La vera penitenza, invece, scaturisce dalla contemplazione e dall'esperienza della misericordia di Dio, tenuta davanti agli occhi nella sua espressione massima, che si ha nella croce di Cristo. In questa luce il sentimento, l'atteggiamento e l'azione di penitenza presenti nel Sacramento acquistano verità e consistenza cristiana.

Più difficile da capire oggi è la penitenza riparatrice, poiché l'attuale cultura è ormai appiattita sul consumistico usa e getta.

Note
  1. Paolo VI, Paenitemini, I.
  2. Cfr. 1Sam 7,6 ; 1Re 21,20.27 ; Ger 36,9 ; Gio 3,4-5 .
  3. Cfr. 1Sam 31,13 ; 2Sam 1,12;3,35 ; Bar 1,3-5 ; Gdt 20,26 .
  4. Cfr. Gdt 4,8.12 ; Est 4,15-16 ; Sal 34,13 ; 2Cr 20,3 .
  5. Cfr. 1Sam 14,24 ; 2Sam 12,16.22 ; Esd 8,21.22 .
  6. Cfr. Is 58,5-6 ; Am 5 passim; Is 1,13-20 ; Ger 14,12 ; Zc 7,4-14 ; Tb 12,8 ; Sal 50,18-19 ; ecc.
  7. Paolo VI, Paenitemini, I.
  8. Cfr. Summa Theologiae, III, q. 15, a. 1, ad 5.
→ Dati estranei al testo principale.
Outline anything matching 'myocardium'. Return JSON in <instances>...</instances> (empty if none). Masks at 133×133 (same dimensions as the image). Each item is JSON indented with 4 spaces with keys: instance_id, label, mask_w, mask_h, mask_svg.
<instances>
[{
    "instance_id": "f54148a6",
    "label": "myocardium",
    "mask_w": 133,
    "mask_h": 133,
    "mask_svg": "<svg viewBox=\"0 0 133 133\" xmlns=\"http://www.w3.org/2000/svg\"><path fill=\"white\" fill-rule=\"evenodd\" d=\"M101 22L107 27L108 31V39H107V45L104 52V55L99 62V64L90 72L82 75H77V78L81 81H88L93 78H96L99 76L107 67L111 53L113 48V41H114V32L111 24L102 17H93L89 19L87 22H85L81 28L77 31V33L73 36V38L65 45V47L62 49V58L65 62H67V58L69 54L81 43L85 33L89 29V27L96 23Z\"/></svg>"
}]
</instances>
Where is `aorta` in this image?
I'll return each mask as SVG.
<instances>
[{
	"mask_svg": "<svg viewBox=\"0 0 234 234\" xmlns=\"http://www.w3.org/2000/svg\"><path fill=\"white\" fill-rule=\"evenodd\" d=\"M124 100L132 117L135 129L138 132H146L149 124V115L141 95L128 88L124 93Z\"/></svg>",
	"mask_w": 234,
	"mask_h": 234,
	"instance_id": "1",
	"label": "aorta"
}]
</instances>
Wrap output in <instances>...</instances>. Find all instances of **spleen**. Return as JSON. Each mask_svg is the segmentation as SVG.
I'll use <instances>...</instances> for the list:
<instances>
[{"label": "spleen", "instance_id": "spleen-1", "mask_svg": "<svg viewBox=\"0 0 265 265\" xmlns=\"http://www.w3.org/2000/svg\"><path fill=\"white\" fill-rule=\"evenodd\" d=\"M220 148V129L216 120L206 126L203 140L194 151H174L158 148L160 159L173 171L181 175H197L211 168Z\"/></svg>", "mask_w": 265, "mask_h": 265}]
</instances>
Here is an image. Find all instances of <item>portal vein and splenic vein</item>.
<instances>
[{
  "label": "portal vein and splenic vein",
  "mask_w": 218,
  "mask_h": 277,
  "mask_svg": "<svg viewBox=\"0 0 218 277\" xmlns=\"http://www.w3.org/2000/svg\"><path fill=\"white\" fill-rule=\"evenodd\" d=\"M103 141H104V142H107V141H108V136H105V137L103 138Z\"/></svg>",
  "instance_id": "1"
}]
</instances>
  9. A livello di pentimento si può parlare di un dolore di attrizione (terminologia che compare verso il XIII secolo) oppure di contrizione, a seconda della motivazione che fonda il medesimo pentimento; l'attrizione è detta dolore imperfetto, perché motivata più dal dolore della colpa commessa o dal disagio prodotto dal peccato; la contrizione si dice dolore perfetto perché più motivata dall'amore di Dio, offeso dal peccato personale.